▶ **To do**: Your task is to copy each line of the material below that includes "Data".

+++

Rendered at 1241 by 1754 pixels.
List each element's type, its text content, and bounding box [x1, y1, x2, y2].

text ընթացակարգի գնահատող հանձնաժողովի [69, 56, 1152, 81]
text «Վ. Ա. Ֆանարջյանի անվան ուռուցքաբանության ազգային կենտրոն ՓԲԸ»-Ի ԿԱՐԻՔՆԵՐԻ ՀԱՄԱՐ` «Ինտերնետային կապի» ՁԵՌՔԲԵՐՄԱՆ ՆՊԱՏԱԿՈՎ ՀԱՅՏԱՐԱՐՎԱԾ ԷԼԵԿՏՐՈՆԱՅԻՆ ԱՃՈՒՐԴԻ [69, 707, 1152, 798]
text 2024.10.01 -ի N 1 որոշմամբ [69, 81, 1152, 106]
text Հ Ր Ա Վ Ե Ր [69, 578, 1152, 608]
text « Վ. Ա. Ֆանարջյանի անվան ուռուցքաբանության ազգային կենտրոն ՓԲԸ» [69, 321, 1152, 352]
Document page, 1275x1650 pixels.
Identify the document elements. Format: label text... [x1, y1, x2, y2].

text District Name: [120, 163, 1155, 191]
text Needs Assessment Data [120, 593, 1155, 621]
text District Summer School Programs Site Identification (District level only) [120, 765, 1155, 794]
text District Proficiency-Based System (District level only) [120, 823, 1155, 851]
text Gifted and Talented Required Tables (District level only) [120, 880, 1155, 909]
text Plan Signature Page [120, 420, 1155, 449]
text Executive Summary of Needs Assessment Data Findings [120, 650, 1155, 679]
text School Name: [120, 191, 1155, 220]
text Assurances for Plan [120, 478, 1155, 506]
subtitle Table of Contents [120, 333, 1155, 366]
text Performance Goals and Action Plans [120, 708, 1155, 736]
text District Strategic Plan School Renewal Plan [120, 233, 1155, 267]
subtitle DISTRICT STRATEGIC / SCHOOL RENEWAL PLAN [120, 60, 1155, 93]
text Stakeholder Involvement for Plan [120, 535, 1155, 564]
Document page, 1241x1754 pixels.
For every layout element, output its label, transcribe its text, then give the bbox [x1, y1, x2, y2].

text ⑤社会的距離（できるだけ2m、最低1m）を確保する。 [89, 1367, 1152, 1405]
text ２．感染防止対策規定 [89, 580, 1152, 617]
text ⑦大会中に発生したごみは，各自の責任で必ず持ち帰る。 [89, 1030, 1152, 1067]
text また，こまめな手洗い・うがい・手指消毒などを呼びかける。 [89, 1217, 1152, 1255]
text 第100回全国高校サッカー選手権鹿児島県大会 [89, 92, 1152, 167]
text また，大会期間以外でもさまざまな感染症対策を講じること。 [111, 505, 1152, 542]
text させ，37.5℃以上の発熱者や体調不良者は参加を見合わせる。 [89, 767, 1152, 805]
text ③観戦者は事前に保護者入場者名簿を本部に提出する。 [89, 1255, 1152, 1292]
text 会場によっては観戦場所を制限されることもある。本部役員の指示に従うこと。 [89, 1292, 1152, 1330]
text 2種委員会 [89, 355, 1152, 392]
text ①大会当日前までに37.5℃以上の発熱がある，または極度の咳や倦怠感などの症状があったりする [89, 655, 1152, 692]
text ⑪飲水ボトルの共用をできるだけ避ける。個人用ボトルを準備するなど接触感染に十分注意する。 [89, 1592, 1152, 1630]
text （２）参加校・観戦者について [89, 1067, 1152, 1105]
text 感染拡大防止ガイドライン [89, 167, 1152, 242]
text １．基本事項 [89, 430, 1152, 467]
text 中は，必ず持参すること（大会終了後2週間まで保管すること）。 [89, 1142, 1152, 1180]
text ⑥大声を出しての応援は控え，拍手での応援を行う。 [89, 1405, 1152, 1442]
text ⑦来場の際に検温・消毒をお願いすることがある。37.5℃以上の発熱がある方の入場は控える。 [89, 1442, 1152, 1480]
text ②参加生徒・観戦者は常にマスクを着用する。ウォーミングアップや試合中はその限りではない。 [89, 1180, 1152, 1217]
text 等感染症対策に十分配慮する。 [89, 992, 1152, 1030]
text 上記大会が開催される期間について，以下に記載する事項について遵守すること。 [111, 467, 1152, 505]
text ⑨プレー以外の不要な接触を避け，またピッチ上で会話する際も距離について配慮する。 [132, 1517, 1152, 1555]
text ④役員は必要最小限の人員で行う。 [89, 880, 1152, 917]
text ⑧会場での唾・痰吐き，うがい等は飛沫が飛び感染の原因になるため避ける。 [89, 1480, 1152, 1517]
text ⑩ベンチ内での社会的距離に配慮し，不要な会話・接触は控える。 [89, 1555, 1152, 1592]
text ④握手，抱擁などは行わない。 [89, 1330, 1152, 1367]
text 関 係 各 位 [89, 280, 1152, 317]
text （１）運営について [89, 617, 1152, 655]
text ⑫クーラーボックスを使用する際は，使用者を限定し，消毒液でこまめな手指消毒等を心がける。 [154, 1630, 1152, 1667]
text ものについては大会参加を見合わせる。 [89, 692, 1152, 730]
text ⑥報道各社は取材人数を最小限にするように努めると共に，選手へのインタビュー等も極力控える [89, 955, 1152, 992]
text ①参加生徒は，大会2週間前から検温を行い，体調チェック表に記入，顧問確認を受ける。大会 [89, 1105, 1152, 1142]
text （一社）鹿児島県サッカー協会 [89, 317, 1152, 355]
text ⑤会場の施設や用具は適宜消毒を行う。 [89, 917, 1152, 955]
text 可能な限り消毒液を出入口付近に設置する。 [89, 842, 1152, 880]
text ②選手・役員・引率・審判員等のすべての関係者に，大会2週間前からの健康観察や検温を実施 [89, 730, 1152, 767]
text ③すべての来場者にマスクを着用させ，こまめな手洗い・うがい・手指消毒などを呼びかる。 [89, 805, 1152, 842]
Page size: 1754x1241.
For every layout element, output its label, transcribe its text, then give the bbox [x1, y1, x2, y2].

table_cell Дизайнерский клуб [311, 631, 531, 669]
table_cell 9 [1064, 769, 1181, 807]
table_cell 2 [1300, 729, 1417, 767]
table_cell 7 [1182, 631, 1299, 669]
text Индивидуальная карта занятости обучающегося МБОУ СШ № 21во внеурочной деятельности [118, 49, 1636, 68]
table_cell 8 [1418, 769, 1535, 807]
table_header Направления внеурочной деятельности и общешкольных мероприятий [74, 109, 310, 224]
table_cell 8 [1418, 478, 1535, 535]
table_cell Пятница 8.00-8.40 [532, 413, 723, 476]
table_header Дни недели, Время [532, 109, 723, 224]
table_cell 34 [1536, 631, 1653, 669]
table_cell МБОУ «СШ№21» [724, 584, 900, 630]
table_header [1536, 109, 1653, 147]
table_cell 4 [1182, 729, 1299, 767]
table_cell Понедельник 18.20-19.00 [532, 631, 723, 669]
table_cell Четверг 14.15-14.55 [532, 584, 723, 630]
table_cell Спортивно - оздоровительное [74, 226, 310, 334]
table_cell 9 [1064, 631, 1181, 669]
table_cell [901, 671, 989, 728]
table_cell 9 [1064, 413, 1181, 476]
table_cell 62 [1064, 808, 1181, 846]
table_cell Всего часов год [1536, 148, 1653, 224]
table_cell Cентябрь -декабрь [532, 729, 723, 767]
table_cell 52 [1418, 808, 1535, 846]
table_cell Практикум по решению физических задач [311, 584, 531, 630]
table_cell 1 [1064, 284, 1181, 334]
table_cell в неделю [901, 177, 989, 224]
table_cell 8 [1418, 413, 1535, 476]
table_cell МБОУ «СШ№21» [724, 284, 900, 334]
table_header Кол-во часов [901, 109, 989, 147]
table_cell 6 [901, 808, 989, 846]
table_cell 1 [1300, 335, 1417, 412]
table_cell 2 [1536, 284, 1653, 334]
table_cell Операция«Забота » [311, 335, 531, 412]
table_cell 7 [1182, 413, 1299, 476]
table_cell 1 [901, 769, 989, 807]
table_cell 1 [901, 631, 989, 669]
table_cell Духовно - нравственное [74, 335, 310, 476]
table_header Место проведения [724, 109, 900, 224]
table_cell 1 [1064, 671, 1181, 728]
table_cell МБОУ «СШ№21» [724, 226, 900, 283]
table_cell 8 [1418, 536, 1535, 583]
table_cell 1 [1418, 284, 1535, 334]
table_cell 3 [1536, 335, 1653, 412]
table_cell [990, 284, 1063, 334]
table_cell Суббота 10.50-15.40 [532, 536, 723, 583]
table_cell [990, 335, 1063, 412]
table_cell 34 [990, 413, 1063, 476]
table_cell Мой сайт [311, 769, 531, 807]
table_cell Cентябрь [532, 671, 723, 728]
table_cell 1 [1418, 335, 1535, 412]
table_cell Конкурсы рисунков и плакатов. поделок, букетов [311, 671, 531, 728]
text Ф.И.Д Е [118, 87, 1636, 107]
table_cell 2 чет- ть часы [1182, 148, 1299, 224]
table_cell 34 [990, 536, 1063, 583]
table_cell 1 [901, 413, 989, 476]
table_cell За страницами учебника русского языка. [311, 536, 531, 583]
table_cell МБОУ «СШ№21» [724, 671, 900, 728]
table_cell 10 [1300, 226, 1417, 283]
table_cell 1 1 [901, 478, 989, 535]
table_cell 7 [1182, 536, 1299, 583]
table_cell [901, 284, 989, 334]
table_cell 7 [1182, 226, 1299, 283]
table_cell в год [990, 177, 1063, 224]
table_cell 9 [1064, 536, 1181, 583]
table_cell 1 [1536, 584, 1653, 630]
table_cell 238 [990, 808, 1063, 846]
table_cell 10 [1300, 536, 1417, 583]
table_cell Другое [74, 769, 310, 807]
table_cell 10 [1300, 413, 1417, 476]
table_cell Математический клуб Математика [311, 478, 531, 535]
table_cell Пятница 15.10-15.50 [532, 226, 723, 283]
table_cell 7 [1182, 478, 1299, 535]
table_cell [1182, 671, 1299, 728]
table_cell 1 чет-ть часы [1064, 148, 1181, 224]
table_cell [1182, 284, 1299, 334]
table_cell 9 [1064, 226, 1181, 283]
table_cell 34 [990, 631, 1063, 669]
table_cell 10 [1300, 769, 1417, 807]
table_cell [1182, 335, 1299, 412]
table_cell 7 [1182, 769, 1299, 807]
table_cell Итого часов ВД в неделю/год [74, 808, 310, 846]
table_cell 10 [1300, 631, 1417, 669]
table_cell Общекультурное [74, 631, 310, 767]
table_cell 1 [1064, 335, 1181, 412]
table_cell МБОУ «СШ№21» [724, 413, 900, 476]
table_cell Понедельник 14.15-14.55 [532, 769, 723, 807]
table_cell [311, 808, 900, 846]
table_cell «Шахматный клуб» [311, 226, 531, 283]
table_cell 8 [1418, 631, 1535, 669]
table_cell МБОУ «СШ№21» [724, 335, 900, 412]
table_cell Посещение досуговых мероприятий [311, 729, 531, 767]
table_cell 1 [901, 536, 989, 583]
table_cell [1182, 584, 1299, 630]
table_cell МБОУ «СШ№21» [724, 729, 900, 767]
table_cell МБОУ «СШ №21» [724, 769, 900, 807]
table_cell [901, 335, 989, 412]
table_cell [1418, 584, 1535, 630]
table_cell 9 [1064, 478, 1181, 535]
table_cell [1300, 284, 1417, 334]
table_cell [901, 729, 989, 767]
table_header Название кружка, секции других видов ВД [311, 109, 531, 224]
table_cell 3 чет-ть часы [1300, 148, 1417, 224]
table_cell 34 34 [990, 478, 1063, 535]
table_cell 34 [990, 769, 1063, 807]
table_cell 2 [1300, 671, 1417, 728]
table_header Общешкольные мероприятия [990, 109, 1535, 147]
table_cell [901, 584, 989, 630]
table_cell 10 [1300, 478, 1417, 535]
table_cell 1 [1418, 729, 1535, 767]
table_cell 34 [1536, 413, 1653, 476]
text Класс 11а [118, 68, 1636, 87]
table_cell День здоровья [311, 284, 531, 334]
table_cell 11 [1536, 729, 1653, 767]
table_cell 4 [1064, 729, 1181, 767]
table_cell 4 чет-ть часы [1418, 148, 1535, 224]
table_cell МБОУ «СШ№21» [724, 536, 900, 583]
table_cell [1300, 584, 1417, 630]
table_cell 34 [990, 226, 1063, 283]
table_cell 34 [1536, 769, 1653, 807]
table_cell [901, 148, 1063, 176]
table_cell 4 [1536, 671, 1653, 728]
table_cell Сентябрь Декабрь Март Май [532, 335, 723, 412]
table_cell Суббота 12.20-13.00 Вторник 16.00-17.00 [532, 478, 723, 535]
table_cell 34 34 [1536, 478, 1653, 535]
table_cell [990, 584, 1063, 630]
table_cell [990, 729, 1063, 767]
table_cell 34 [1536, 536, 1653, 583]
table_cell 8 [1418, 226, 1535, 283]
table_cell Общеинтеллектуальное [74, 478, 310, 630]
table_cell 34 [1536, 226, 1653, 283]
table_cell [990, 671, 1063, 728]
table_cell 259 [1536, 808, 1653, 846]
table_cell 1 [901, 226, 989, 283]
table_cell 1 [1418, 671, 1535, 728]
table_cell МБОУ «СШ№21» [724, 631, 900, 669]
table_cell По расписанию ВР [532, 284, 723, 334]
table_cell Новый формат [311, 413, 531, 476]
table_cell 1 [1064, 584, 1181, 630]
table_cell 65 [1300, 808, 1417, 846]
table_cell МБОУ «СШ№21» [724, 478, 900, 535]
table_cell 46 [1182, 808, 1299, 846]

+++

▶ **Output of the task**:
text Needs Assessment Data [120, 593, 1155, 621]
text Executive Summary of Needs Assessment Data Findings [120, 650, 1155, 679]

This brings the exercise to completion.